Last Wednesday, the prime minister of the United Kingdom, Theresa May, informed European Union leaders that she would invoke Article 50 of the Lisbon Treaty, which begins the two-year process of the U.K.’s withdrawal from the EU.
This follows the results of the June 2016 referendum when 52 percent of British people voted to leave the EU.
This historical event should be celebrated by all Democrats around the world.
It is rare in politics that a government delivers on the will of its people particularly when the majority of political elites disagree with the majority of the people.
The EU must now come to grips with the loss of its second-largest net contributor while facing populist parties, many of an unsavory nature.

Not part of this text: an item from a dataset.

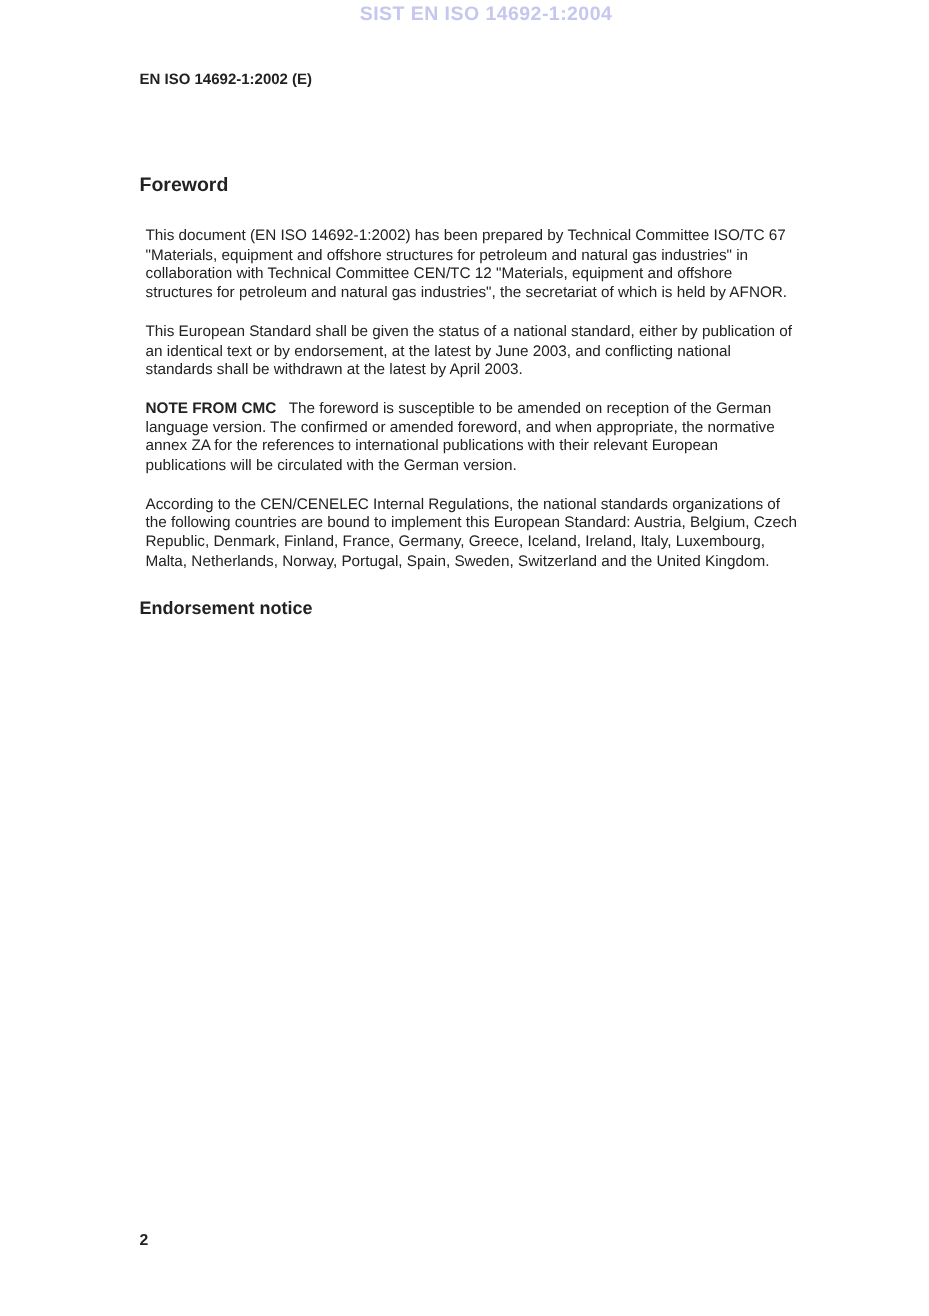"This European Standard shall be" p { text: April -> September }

European political elites now face a choice.
For decades many believed that membership in the EU was indefinite and that no country could realistically leave the club once it joined.
The British people, despite threats of “emergency budgets” and “massive austerity” in the wake of voting to leave, voted to unshackle themselves from a political union that has failed to address adequately some of the greatest challenges it has faced in the past decade.
For years the British people watched helplessly as the EU failed to address adequately Greece's debt crisis, which has precipitated youth unemployment of 46 percent in that country, and watched the EU’s failure to handle the refugee crisis.
The story of the Brexit vote is one of a free people reasserting their sovereignty and deciding they know better how to control their destiny and borders than do the unelected and unaccountable bureaucrats in Brussels.
Some senior political figures, such as the former Labour Prime Minister Tony Blair have called for a second referendum after the negotiations have concluded in 2019.
This would be par for the course when it comes to countries bucking the will of EU elites.
In 2005 the French and Dutch people voted by large majorities to reject the EU constitution, only to have many of the same provisions imposed on them just four years later in the form of the Lisbon Treaty, which allowed neither the French nor the Dutch to have a referendum.
That same Lisbon Treaty was put to a vote in Ireland, and when the sovereign Irish people voted against the treaty, the EU made them vote again without receiving many concessions from Brussels.
Luckily for the U.K., the Conservative government, under the competent leadership of May, appears to have an iron determination to execute the will of the people despite a majority of conservative members of parliament, including former Conservative Prime Minister David Cameron, campaigning to stay in the EU during last year’s referendum.
The EU must allow for more democratic reforms in its institutions and return powers back to the member states or it will certainly face a grim future.